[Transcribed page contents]
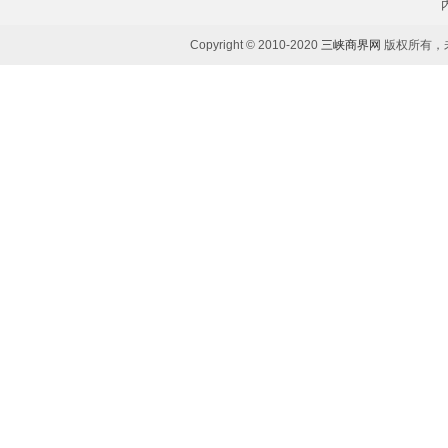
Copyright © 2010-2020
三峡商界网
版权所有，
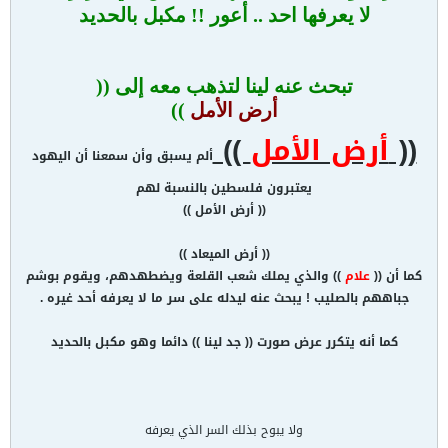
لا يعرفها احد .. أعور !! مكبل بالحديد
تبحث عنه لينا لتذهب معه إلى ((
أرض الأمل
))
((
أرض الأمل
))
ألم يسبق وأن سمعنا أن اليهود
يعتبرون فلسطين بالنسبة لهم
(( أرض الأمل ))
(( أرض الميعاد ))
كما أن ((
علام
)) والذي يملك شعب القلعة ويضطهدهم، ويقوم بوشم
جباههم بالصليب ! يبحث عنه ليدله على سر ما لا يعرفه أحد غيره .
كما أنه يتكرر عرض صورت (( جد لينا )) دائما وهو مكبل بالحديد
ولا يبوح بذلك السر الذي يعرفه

* * *

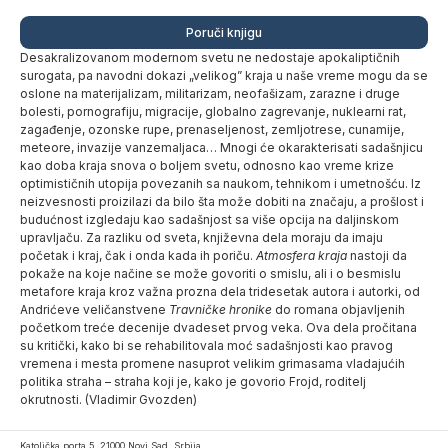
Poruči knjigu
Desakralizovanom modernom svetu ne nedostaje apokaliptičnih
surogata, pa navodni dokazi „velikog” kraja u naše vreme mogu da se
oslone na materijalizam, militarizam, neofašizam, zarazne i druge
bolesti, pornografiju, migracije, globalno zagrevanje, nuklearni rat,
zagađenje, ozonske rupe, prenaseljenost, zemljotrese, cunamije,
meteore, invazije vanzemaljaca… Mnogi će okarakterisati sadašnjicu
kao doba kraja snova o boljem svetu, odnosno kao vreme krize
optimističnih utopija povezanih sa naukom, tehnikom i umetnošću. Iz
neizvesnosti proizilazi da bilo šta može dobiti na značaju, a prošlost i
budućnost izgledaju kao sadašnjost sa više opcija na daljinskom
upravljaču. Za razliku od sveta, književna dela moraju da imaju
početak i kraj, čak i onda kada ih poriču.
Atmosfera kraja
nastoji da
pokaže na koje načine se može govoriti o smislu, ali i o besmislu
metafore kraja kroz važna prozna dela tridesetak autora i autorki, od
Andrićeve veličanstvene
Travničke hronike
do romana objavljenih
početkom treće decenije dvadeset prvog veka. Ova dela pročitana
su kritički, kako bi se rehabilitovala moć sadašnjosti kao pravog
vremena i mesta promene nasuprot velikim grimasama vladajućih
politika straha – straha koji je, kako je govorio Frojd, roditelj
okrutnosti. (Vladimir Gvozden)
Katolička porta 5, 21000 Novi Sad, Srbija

## WORK TO BE COMPLETED:
From the data above, work out how many lines contain the string "بالحديد" and reply with only the number.

## ANSWER SECTION:
2